La proposition du programme pédagogique pour l’éducation de mangeurs intelligents, qui seront responsables pour un meilleur avenir de notre terre nourricière.







Le motif du choix de ce thème.

Depuis mon enfance, j’étais une fille très gourmande, très curieuse vis-à-vis des nourritures. J’ai adoré à jouer à être une petite cuisinière, en ramassant les petites herbes dans le jardin de l’école maternelle. Quelques années plus tard, une encyclopédie de plantes comestibles est devenue ma bible. Non seulement des fruits, le riz récolté séché dans les champs, des plantes aromatiques poussées dans les jardins de chez voisin, mais aussi les mauvaises herbes dans la rue, je goutais tout qui me semblait bon à manger.

J’ai fait souvent des ennuis à ma mère, élevée à la ville, en apportant mes récoltes sauvages du jour à la maison. Mais parfois on les a cuisinés ensemble, et je me rappelle encore les goûts délicieux. Ayant été envahie par l’urbanisme, malheureusement, la majorité des rizières et jachères ont disparus très rapidement sous les appartements construits.

Attirée par une série d’article sur l’histoire des produits alimentaires dans un journal, j’ai fait mes études à la faculté d’agronomie dans la région de Shizuoka. Ensuite, ayant été séduite par la richesse des aliments qui y était, je me suis spécialisée dans le domaine de la sociologie rurale.

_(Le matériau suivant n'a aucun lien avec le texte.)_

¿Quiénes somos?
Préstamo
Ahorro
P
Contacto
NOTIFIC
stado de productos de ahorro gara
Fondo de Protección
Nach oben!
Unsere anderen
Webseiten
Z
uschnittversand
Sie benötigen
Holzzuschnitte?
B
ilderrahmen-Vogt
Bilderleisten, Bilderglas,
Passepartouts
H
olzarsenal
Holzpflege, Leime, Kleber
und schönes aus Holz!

Et maintenant, je vis dans un pays de la gastronomie, la France, depuis 7 ans. Ayant travaillé dans des fermes et des cuisines gastronomiques, étudiée à l’AgroParisTech, je n’ai pas cessée mes intérêts envers les produits alimentaires. Je goûte toujours des herbes sauvages lorsqu’on part dans des campagnes. Je connais très bien, où on trouve des arbres fruitiers dans 5e arrondissement à Paris.

La différence de notions entre France et Japon, sur les plantes comestibles.

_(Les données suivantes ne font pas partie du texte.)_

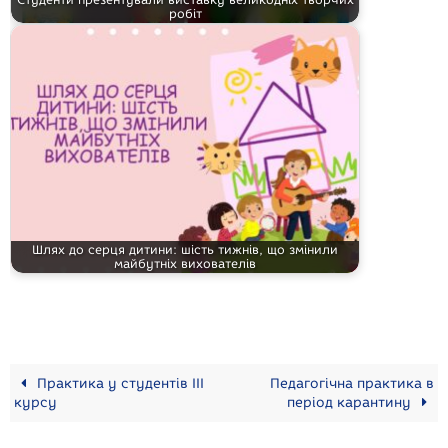
робіт
Шлях до серця дитини: шість тижнів, що змінили
майбутніх вихователів
Практика у студентів ІІІ
Педагогічна практика в
курсу
період карантину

« Il y a moins d’habitude sur la consommation de plantes sauvages en France qu’au Japon, à part des fruits et des champignons et des herbes aromatiques. » comme disait Mme Jane Cobbi, chercheuse, anthropologue du CNRS, je trouve qu’un bon connaisseur de plantes comestibles comme le chef Daniel Zenner l’auteur du livre, « Gastronomie et Plantes Sauvages Tome 2 (ID édition, 2011) » reste assez rare en France.

Au Japon, encore aujourd’hui dans la campagne, mes amis pratiquent la cuisine de plantes sauvages, tel que les pousses de plantes, la tige de péagiste, la pousse de prèle, certaines variétés de fougères sauvages. Cependant, les jeunes en ville ont commencé à les oublier. Certaines plantes, qui étaient sauvages ont commencé à être cultiver dans les champs. Mais ceux qui sont cultivés ne gardent ni le même goût d’autrefois et ni ne donnent du plaisir aux enfants de trouver ces trésors dans la nature.

L’application de la cueillette de plantes comestibles dans l’éducation alimentaire.

Désormais la société, et la technique agricole dans les pays développés sont tellement avancées, et modernisés que désormais, les hommes n’ont plus besoin de pratiquer la cueillette des plantes sauvages pour compléter leurs nutritions alimentaires.

Or, l’origine de tous les légumes a été une plante sauvage. « Ne manges pas des plantes sauvages comme des animaux. Tu vas t’intoxiquer ! » conseillent, mes amis. Mais à mon avis, la cueillette de plantes sauvages pourrait être une bonne méthode pédagogique pour éveiller un talent instinctif d’un enfant, que les adultes dans la société moderne oublient, à force de croire l’omnipotence de l’homme sur la terre.

Proposition d’un programme pédagogique

En participant à la conférence, organisée par la chaire de l’UNESCO « l’alimentation du monde » le 13 Décembre 2012 à Paris, j’ai appris que l’éducation alimentaire et le développement durable sont des sujets privilégiés par eux de nos jours.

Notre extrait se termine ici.